On December 6, 1989, one of the defendants filed a suggestion of death of Jessie Hogland. On June 4, 1990, Yvonne Hog-land, as executrix of Jessie Hogland’s estate, filed a motion to revive the action as a personal representative and to amend the *622complaint to include an action alleging wrongful death. The trial court granted her motion.

On April 2, 1991, one of the defendants moved to strike the amendment, alleging that the personal injury action had been extinguished upon Jessie Hogland’s death, pursuant to the holding in Elam that a wrongful death action was barred by the two-year statute of limitations for death cases set out in § 6-5-410, Ala.Code 1975. Subsequently, various other defendants joined the motion to strike.

On September 9, 1991, the trial court entered a summary judgment on behalf of the defendants Flintkote Company and Anchor Packing Company because Yvonne Hogland failed to prove exposure to those defendants’ products. Apparently, Yvonne Hogland does not appeal that summary judgment.

After holding a hearing on the motion to strike the amendment to the complaint, the trial court entered a summary judgment “for all the remaining defendants and against the plaintiff,” based on Elam and on § 6-5-410. Yvonne Hogland appealed. We reverse and remand. Further, because we are unable to ascertain from the record exactly who “all the remaining defendants” are, we instruct the trial court to do so.

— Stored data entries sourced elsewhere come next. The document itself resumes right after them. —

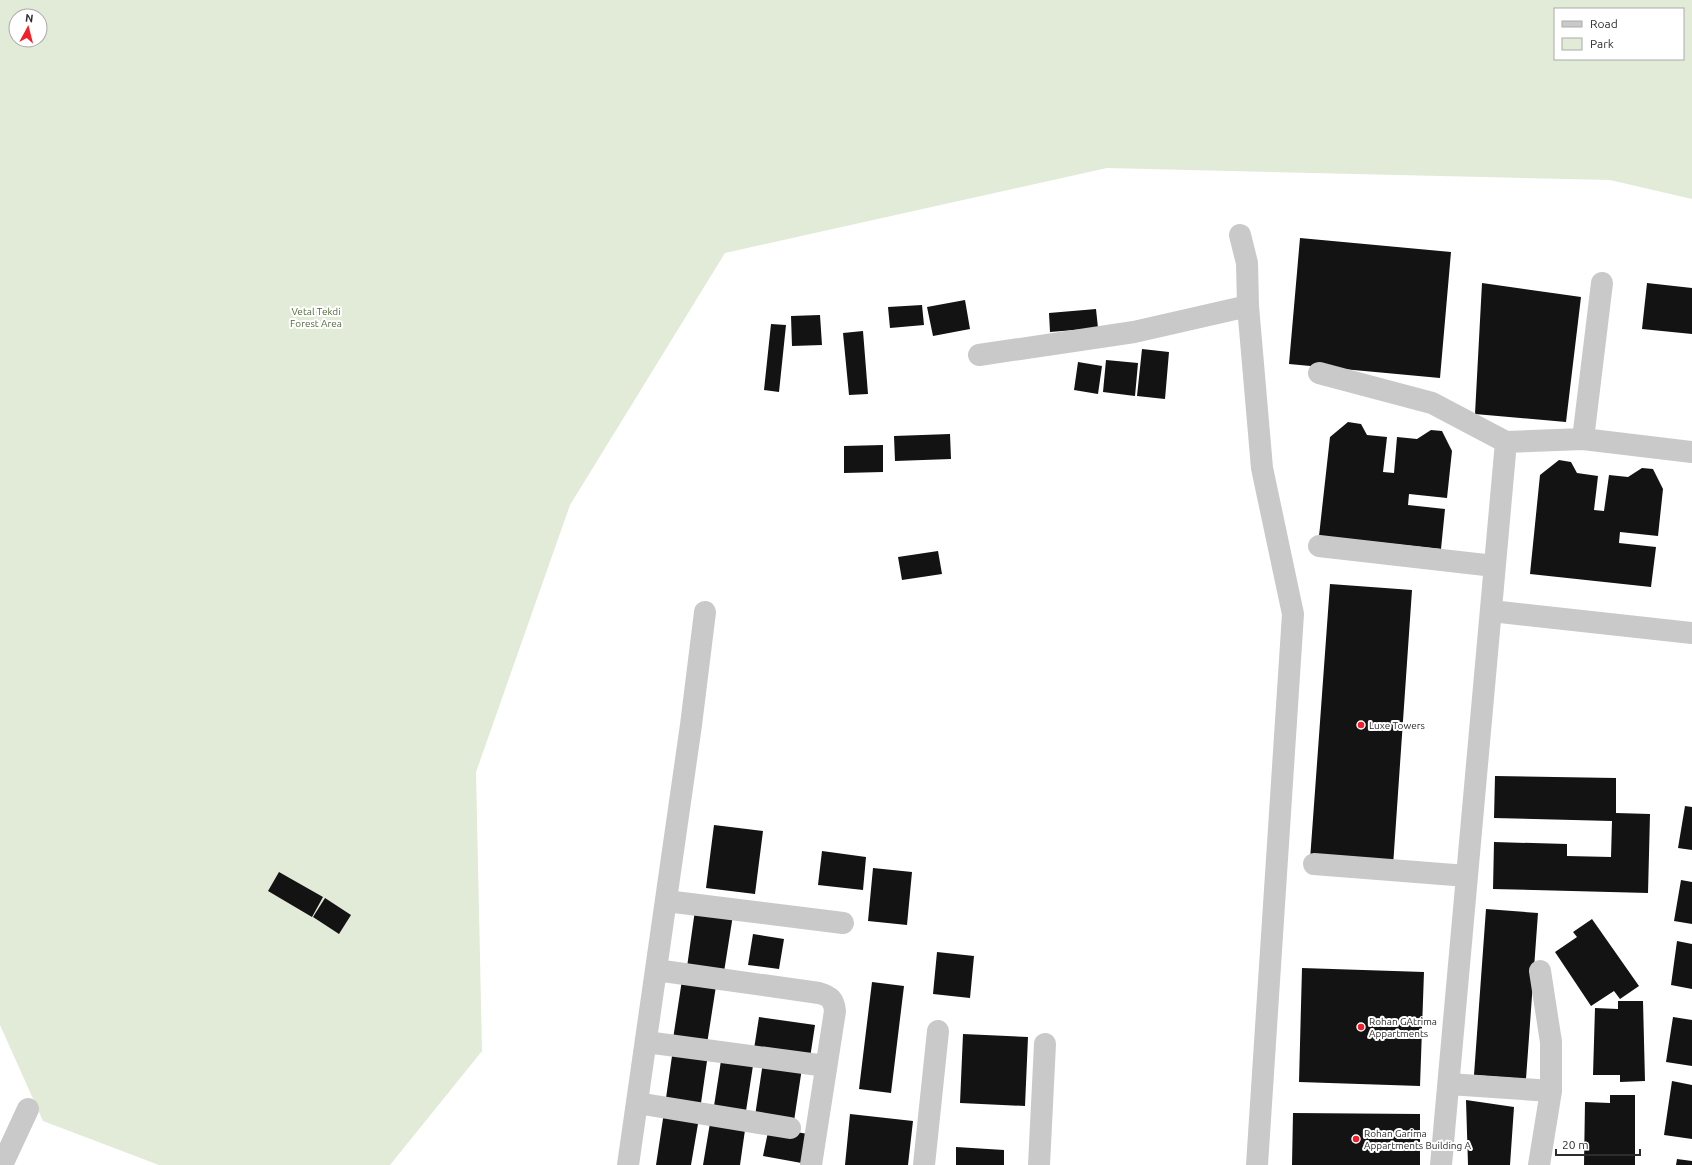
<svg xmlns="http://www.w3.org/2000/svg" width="1692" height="1165" viewBox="0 0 1692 1165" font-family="Ubuntu,sans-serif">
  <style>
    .green { fill: #e1ebd7; fill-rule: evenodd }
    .building { fill: #131313 }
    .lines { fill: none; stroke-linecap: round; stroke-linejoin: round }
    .minor { stroke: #c9c9c9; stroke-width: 22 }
    .poi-dot { fill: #f21e29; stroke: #fff; stroke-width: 1.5 }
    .labels { text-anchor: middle; stroke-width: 4; stroke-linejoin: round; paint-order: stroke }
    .park-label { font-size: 10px; fill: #4d6a36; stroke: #fff }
    .poi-label { font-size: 10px; fill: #2c2c2c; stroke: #fff; text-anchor: start }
  </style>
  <rect width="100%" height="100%" fill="#fff"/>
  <path class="green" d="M 0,0 L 1692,0 L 1692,199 L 1610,180 L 1107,168 L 725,253 L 570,505 L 476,772 L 482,1051 L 390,1165 L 159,1165 L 43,1121 L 0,1025 ZM 1555,9 L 1683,9 L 1683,59 L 1555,59 ZM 16,16 L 40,16 L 40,40 L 16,40 Z"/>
  <path class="building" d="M 1300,238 L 1451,252 L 1440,378 L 1289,364 Z
    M 1482,283 L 1581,297 L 1566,422 L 1475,414 Z
    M 1647,283 L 1692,288 L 1692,334 L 1642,329 Z
    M 965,300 L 970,329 L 933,336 L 927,307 Z
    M 922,305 L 924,325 L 890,328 L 888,307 Z
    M 1096,309 L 1098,328 L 1050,332 L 1049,313 Z
    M 820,315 L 822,345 L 792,346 L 791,316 Z
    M 771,324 L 786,325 L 779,392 L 764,390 Z
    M 863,331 L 868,394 L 849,395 L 843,333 Z
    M 1142,349 L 1169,352 L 1165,399 L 1137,396 Z
    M 1106,360 L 1138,363 L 1135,396 L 1103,392 Z
    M 1078,362 L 1102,366 L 1098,394 L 1074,390 Z
    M 1348,422 L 1361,424 L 1367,435 L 1387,437 L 1383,472 L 1394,473 L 1397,437 L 1417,439 L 1431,430 L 1442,431 L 1452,451 L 1447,498 L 1409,494 L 1408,505 L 1445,509 L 1441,549 L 1319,536 L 1330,437 Z
    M 950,434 L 951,459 L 895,461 L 894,436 Z
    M 883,445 L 883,472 L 844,473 L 844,446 Z
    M 1559,460 L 1571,462 L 1577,473 L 1598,476 L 1594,510 L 1604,511 L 1609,475 L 1628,477 L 1642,468 L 1653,469 L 1663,489 L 1658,536 L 1620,532 L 1619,543 L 1656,547 L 1651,587 L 1530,574 L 1540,475 Z
    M 938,551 L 942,574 L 902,580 L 898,557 Z
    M 1330,584 L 1412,590 L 1393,866 L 1310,860 Z
    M 1495,776 L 1616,778 L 1616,813 L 1650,814 L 1648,893 L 1493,889 L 1494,842 L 1567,844 L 1567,856 L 1611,857 L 1612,821 L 1494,818 Z
    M 1685,806 L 1692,807 L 1692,850 L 1678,848 Z
    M 714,825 L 763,831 L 755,894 L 706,888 Z
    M 822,851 L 866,857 L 863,890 L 818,885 Z
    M 873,868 L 912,872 L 907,925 L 868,921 Z
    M 279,872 L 323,897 L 312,917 L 268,891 Z
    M 1681,880 L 1692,882 L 1692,924 L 1674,921 Z
    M 325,898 L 351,915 L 339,934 L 313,917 Z
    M 1486,909 L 1538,913 L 1526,1079 L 1474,1075 Z
    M 695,910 L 733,915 L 724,972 L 687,967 Z
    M 1592,919 L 1639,986 L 1620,999 L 1614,991 L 1591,1006 L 1555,952 L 1577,937 L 1573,932 Z
    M 753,934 L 784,939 L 779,969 L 748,965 Z
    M 1677,941 L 1692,944 L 1692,989 L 1671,985 Z
    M 937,952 L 974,956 L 970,998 L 933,994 Z
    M 1302,968 L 1424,972 L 1420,1086 L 1299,1082 Z
    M 682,980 L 716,986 L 707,1044 L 673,1039 Z
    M 872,982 L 904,986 L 891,1093 L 859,1089 Z
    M 1618,1001 L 1643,1001 L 1645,1081 L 1620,1082 L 1620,1075 L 1593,1075 L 1595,1008 L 1618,1009 Z
    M 759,1017 L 815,1025 L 810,1058 L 754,1049 Z
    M 1673,1017 L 1692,1020 L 1692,1066 L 1666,1062 Z
    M 963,1034 L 1028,1037 L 1025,1106 L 960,1103 Z
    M 673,1049 L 708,1054 L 701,1103 L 666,1098 Z
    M 722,1054 L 754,1059 L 746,1111 L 714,1106 Z
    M 763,1062 L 802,1068 L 794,1121 L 755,1116 Z
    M 1672,1081 L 1692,1085 L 1692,1139 L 1664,1135 Z
    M 1610,1095 L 1635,1095 L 1635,1165 L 1584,1165 L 1585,1102 L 1610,1103 Z
    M 1466,1100 L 1514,1107 L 1510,1165 L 1468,1165 Z
    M 664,1112 L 699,1118 L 691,1165 L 656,1165 Z
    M 1293,1113 L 1420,1114 L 1420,1165 L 1292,1165 Z
    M 850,1114 L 913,1121 L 908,1165 L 845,1165 Z
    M 711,1117 L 746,1123 L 740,1165 L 703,1165 Z
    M 769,1127 L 813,1135 L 807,1164 L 763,1156 Z
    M 956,1147 L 1004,1150 L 1004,1165 L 956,1165 Z
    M 1677,1159 L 1692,1161 L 1692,1165 L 1676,1165 Z"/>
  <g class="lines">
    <path class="minor" d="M 1240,235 L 1247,263 L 1248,306 L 1262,468 L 1293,614 L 1257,1165
      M 979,355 L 1134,332 L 1248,306
      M 1319,373 L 1432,403 L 1506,442
      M 1583,439 L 1602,283
      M 1319,546 L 1494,566
      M 1491,611 L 1692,633
      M 1314,864 L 1467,876
      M 666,901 L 843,923
      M 656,970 L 819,993 C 830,996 834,1000 835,1011 L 811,1165
      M 646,1042 L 826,1066
      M 1449,1084 L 1551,1091
      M 637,1103 L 790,1128
      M 2,1165 L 28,1109
      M 628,1165 L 691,725 L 705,612
      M 924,1165 L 938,1031
      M 1039,1165 L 1045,1044
      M 1441,1165 L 1506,442 L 1583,439 L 1692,452
      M 1539,1165 L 1551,1091 L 1551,1042 L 1540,971"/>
  </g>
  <g class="poi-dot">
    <circle cx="1361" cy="725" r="4"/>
    <circle cx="1361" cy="1027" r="4"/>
    <circle cx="1356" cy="1139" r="4"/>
  </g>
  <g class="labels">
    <g class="park-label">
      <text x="316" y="315">Vetal Tekdi<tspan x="316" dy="12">Forest Area</tspan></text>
    </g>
    <g class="poi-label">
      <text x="1369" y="729">Luxe Towers</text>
      <text x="1369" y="1025">Rohan GAtrima<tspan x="1369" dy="12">Appartments</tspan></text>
      <text x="1364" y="1137">Rohan Garima<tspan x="1364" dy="12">Appartments Building A</tspan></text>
    </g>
  </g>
  <rect x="1554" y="8" width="130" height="52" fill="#ffffff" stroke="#ababab"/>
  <rect x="1562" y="21" width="20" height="6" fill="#c9c9c9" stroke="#ababab"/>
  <text x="1590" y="28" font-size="12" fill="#2c2c2c">Road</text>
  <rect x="1562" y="38" width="20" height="12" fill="#e1ebd7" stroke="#ababab"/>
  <text x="1590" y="48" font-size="12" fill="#2c2c2c">Park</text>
  <g transform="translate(28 28) rotate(7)"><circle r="19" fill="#ffffff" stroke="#ababab"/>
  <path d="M0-3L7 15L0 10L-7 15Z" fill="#f21e29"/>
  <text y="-6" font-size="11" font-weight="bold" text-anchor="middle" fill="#2c2c2c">N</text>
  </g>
  <path d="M1556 1149v6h84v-6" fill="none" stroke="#2c2c2c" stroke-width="2"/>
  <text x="1562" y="1149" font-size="12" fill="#2c2c2c" stroke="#ffffff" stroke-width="3" paint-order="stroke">20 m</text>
</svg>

In King v. National Spa & Pool Institute, 607 So.2d 1241 (Ala.1992), this Court overruled Elam and held that personal injury actions do not abate when a plaintiff dies as a result of the alleged wrongful act of the defendant. Based on the authority of King, we must reverse the summary judgment entered “for all the remaining defendants” in this case.

On remand, the trial court is instructed to determine exactly who “all the remaining defendants” are and to set the case for trial against those defendants.

OPINION WITHDRAWN; OPINION SUBSTITUTED; APPLICATION OVERRULED; REVERSED AND REMANDED WITH INSTRUCTIONS.

HORNSBY, C.J., and SHORES, ADAMS, STEAGALL, KENNEDY and INGRAM, JJ., concur. MADDOX and HOUSTON, JJ., dissent.





Dissenting Opinion

MADDOX, Justice

(dissenting).

I dissent for the reasons set forth in my dissenting opinion in King v. National Spa and Pool Institute, 607 So.2d 1241 (Ala.1992) (Maddox, J., dissenting).






Dissenting Opinion

HOUSTON, Justice

(dissenting).

I dissent for the reasons set forth in my dissenting opinion in King v. National Spa & Pool Institute, 607 So.2d 1241 (Ala.1992).

I also note that the wrongful death claim was not filed until five years after Hog-land’s death. I do not see how the majority can rely on King v. National Spa for its holding in this case. In King, the wrongful death action was filed a few weeks after Halpern’s death, well within the two-year limitations period provided for in Ala. Code 1975, § 6-5-410(d): “Such action must be commenced within two years from and after the death of the testator or intestate.” This is a molar movement by this Court and by implication overrules numerous cases: Dukes v. Jowers, 584 So.2d 524 (Ala.1991); Cofer v. Ensor, 473 So.2d 984 (Ala.1985); McMickens v. Waldrop, 406 So.2d 867 (Ala.1981); Downtown Nursing Home, Inc. v. Pool, 375 So.2d 465 (Ala.1979), cert. denied, 445 U.S. 930, 100 S.Ct. 1318, 63 L.Ed.2d 763 (1980).